En réalité, ces recherches ; touchent encore à leur début, et déjà l’esprit de l’homme voudrait tout saisir, tout parcourir, tout deviner, nil mortalibus arduum. Il ne s’avoue pas assez que sa nature est bornée, successive, que les élans subits, qui réussissent parfois à certains génies, sont plutôt pour le commun des hommes le signe d’une impatience nerveuse et maladive qui altère la sûreté du jugement, trouble l’analyse, et empêche de prendre la voie de la déduction patiente et graduelle. Cette voie est cependant la seule qui ne trompe jamais. Elle mènera quelque jour à travers des détours imprévus, a la connaissance directe de bien des questions, aujourd’hui à l’état de problèmes scientifiques. Celle des anciens climats est une des plus curieuses, mais une de celles aussi qui exigent le plus d’attention et de persévérance pour être à la fin comprises et résolues.

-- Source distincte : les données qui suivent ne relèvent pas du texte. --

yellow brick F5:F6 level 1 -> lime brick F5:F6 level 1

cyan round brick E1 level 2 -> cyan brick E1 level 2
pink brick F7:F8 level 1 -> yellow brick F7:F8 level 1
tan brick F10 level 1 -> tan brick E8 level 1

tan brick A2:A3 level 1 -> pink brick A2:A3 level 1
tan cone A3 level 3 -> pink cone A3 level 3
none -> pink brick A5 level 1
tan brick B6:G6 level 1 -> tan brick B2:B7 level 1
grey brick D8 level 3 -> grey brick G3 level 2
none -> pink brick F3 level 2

Avant tout, et c’est ce qui lui a manqué jusqu’ici, il faut qu’elle obtienne le concours de plusieurs sciences combinées, réunissant leurs efforts et les faisant converger vers le même objet.


GASTON DE SAPORTA.

  1. Cet accroissement est évalué en moyenne à 1 degré par 32 mètres, mais les résultats donnés par les forages de puits artésiens accusent des variations d’intensité calorique très étendues. L’accroissement s’élève parfois jusqu’à 1 degré par 10 et 13 mètres de profondeur, et le phénomène, influencé sans doute par des causes locales, est loin de montrer la régularité nécessaire pour permettre d’établir un calcul général. L’existence de la chaleur intérieure n’est cependant nullement douteuse par elle-même, et les éruptions de laves en fusion démontrent que cette chaleur continue à s’élever dans des profondeurs inaccessibles à nos observations directes.
  2. Géologie de la Palestine. — Annuaire des sciences géologiques, I, p. 328.

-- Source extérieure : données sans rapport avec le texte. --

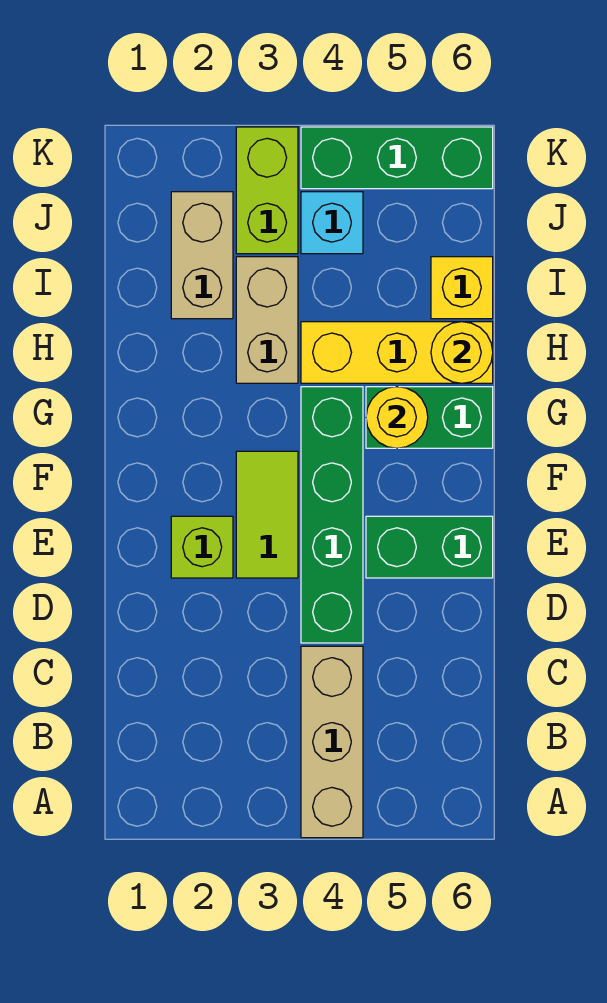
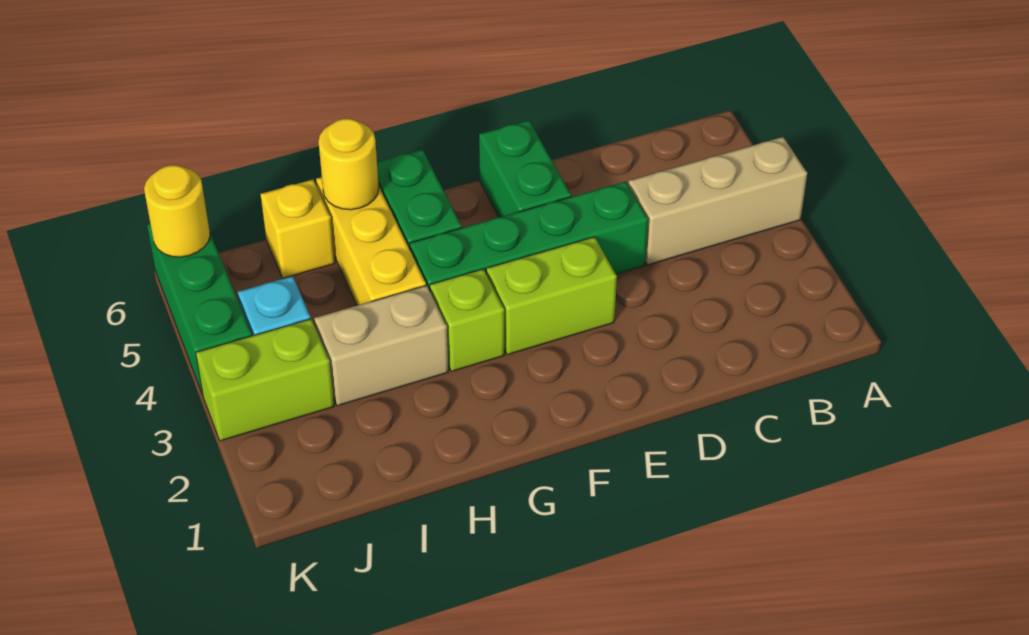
lime brick E2 level 1 -> lime brick G3 level 1
lime tile E3:F3 level 1 -> lime brick E3:F3 level 1
yellow round brick G5 level 2 -> yellow round brick K6 level 2
tan brick I2:J2 level 1 -> none

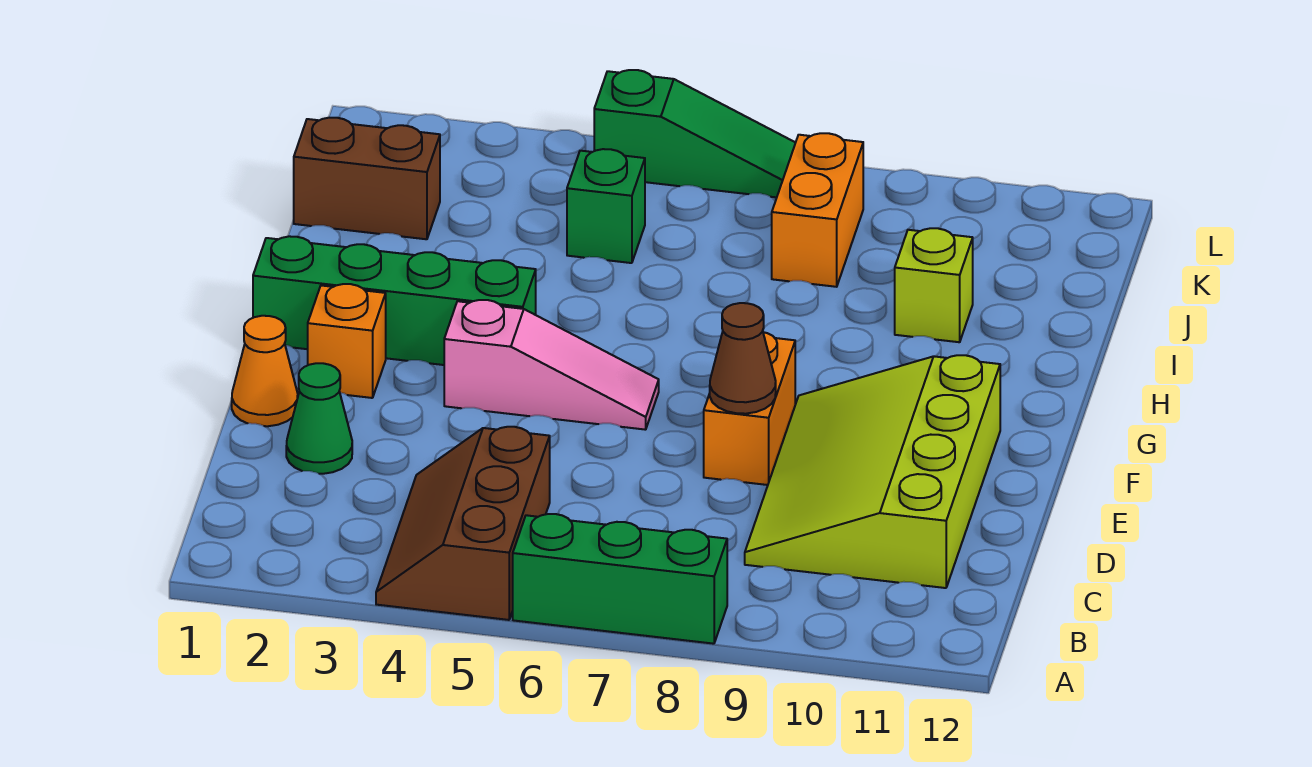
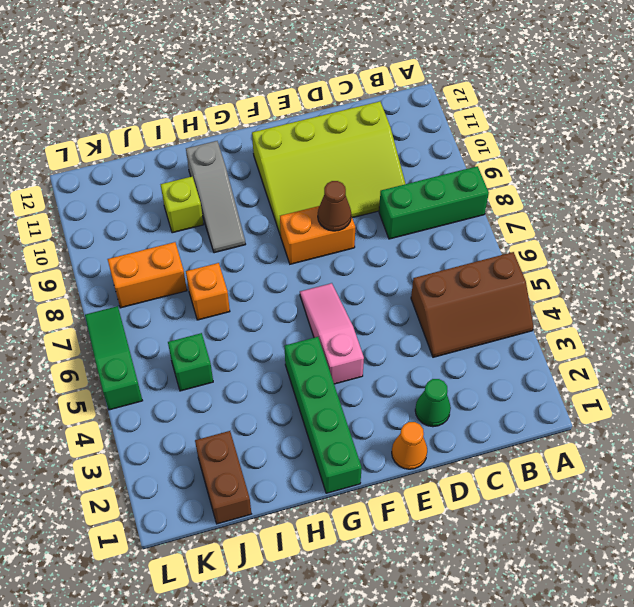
green brick A6:A8 level 1 -> green brick A8:C8 level 1
orange brick F2 level 1 -> orange brick I7 level 1
none -> grey slope H9:H11 level 1 top 11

  3. Géologie de la Palestine, — Annuaire des sciences géologiques, I, p. 282.
  4. Voyez la Revue des 13 janvier, 1er février et 1er mars 1887.
  5. C’est la période qque les géologues nomment pliocène ou la partie la plus récente de l’âge tertiaire, âge dont la période miocène forme le milieu et la période éocène. La partie la plus ancienne.

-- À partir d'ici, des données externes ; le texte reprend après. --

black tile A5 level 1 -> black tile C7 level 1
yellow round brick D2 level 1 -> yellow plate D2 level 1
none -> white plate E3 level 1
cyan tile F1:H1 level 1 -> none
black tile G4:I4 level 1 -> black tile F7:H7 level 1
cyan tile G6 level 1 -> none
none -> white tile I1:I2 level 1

  6. Ces deux lignes sont très loin d’être concentriques ; leurs sinuosités, au lieu de se correspondre, dessinent des écarts en sens inverse, enfin elles se croisent sur plus d’un point. Ces irrégularités proviennent de ce que la végétation arborescente peut se maintenir malgré des froids très violens, pourvu que la chaleur estivale soit assez intense et assez prolongée pour permettre au ligneux de se former et de se consolider chaque année. C’est ce qui arrive dans la Sibérie septentrionale, tandis que l’Ile de L’Ours et même l’Islande sont dépourvues d’arbres, parce que les étés y sont sans chaleur, bien que les hivers y soient relativement modérés. Les arbres cessent dans le Labrador dès le 57e degré de latitude, tandis que dans la Laponie suédoise on en voit encore au-delà du 70e degré.
  7. Je néglige quelques rares exceptions ; la principale nous est fournie par le chamœrops humilis ou palmier nain, qui s’avance jusqu’en Espagne et en Sicile, et se maintenait à l’état sauvage près de Nice il y a quelques années. C’est là plutôt un dernier vestige du retrait successif des palmiers, chassés de l’Europe par la rigueur croissante du climat. On sait que le dattier, dont la tige supporte sans périr plusieurs degrés de froid, ne mûrit parfaitement ses fruits ni dans l’Algérie proprement dite, ni même dans le Maroc. La région où le dattier est cultivé pour ses fruits ne commence qu’au sud de l’Atlas avec les premières oasis, et plusieurs de ces oasis, situées dans de profondes dépressions, constituent pour ainsi dire un sol artificiel où se concentre une chaleur bien supérieure à celle de la contrée environnante.
  8. La période de la craie précède la période éocène, de même que la période jurassique précède celle de la craie.
  9. Le premier de tous les êtres connus a été nommé eozon canadense. Il a été découvert d’abord au Canada, puis en Europe, dans des roches qui étaient auparavant considérées comme azoïques, c’est-à-dire antérieures à toute vie organique. Il appartient à la classe des. infusoires et a la division des foraminifères.
  10. Paris, 1866, p. 760.
  11. Précis élémentaire de géologie, 2e édit., Paris et Bruxelles, 1868, p. 279.
  12. Traité de paléontologie végétale, I, p. 09.